Cretatriacanthidae Temporal range: 83–70 Ma PreꞒ Ꞓ O S D C P T J K Pg N Late Cretaceous

Scientific classification
- Kingdom: Animalia
- Phylum: Chordata
- Class: Actinopterygii
- Order: Tetraodontiformes
- Suborder: †Plectocretacicoidei
- Family: †Cretatriacanthidae Tyler & Sorbini, 1996
- Genera: †Cretatriacanthus; †Slovenitriacanthus;

= Cretatriacanthidae =

Extinct family of fishes

Cretatriacanthidae is an extinct family of prehistoric marine ray-finned fish from the Late Cretaceous. It contains two genera, both known from southern Europe.

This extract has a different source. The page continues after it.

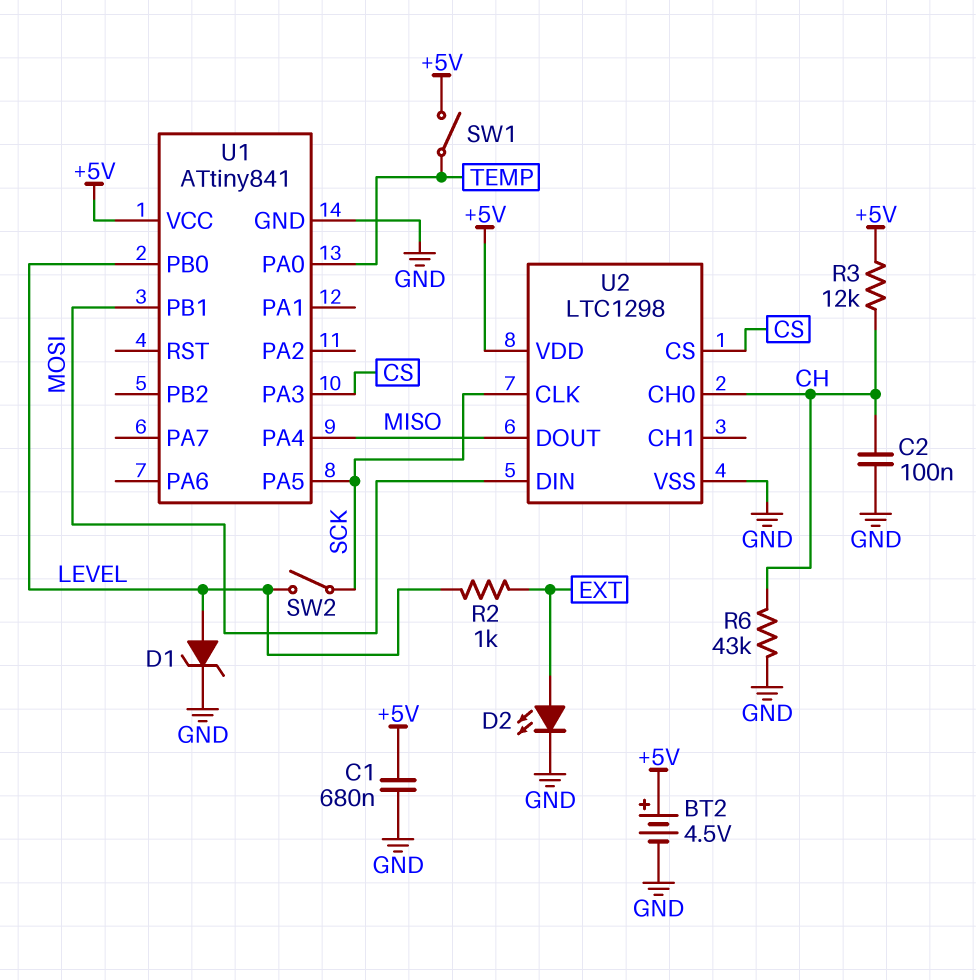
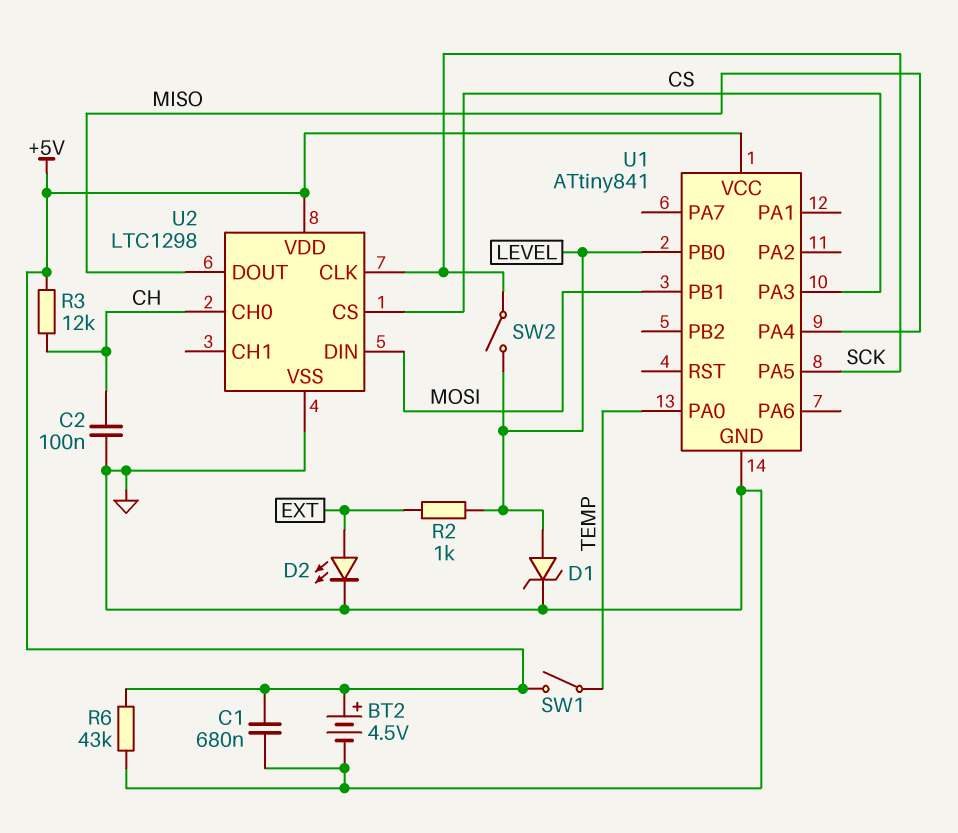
R6: 43k (CH, GND) -> 43k (+5V, GND)

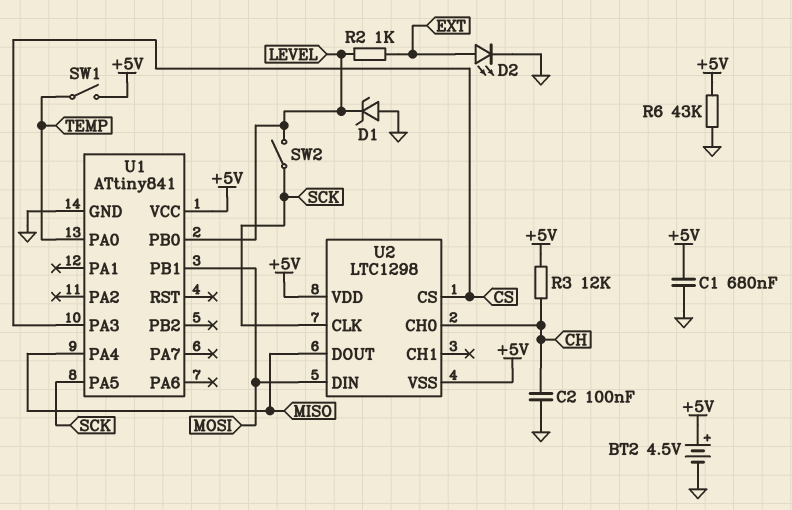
D1: zener (A LEVEL, K GND) -> zener (A GND, K LEVEL)
U2 pin VSS: GND -> +5V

Placed in the suborder Plectocretacicoidei alongside several other similar Cretaceous fish genera, they were long considered the earliest members of the extant order Tetraodontiformes. However, a 2024 study found that many of the alleged shared traits were also found among other acanthomorph lineages, and that other traits present within the Plectocretacicoidei are not known from modern Tetraodontiformes. For this reason, it considered them instead as basal members of an expanded Acanthuriformes (containing Tetraodontiformes and Lophiiformes as superorders, among others).